Updates from the Delta Regional Forum, part 1: The Bay Delta Water Quality Control Plan, the Central Valley Flood Protection Plan, and the Delta Plan

Click here for more from the Delta Stewardship Council.

On September 19, the Department of Water Resources held a Delta regional forum as part of the update to the California Water Plan.  Part of the forum was dedicated to updates on some of the relevant planning processes currently underway involving the Delta.  This post will cover the information presented regarding the Bay Delta Water Quality Control Plan, the Central Valley Flood Protection Plan, and the Delta Plan.  Part two, posting tomorrow, will cover the Delta Regional Monitoring Program, the State Water Board’s water diversion reporting, and an update from DWR on the Integrated Regional Water Management Strategic Plan and the Flood Futures Report.


Diane Riddle from the State Water Resources Control Board updated the forum on the status of the Bay Delta Water Quality Control Plan update.

Delta-1-Feb-2013She began by noting that the State Water Board’s mission is to preserve, enhance and restore the quality of California’s water resources and ensure their proper allocation and efficient use for the benefit of present and future generations.  She explained that the Board has dual authorities over water allocation and water quality protection of California’s waters to protect beneficial uses such as municipal uses, agricultural uses, hydropower generation, and fishery and other related environmental purposes.
----------
- **What you have to do**: Summarize the forum update post above in two sentences.
----------
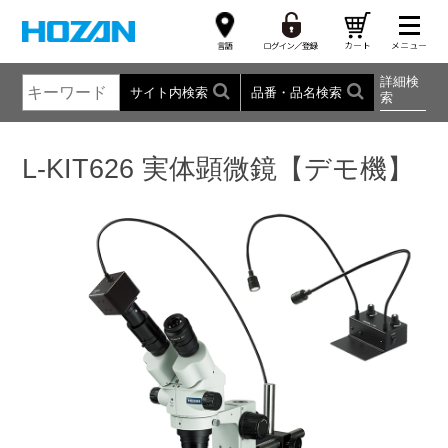
詳細検
サイト内検索
品番・品名検索
索
L-KIT626 実体顕微鏡【デモ機】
----------
- **Exercise response**: On September 19, the Department of Water Resources held a Delta regional forum as part of the California Water Plan update, and this first of two posts covers the updates presented there on the Bay Delta Water Quality Control Plan, the Central Valley Flood Protection Plan, and the Delta Plan. Diane Riddle of the State Water Resources Control Board began her update on the Bay Delta plan by describing the Board's mission and its dual authority over water allocation and water quality protection.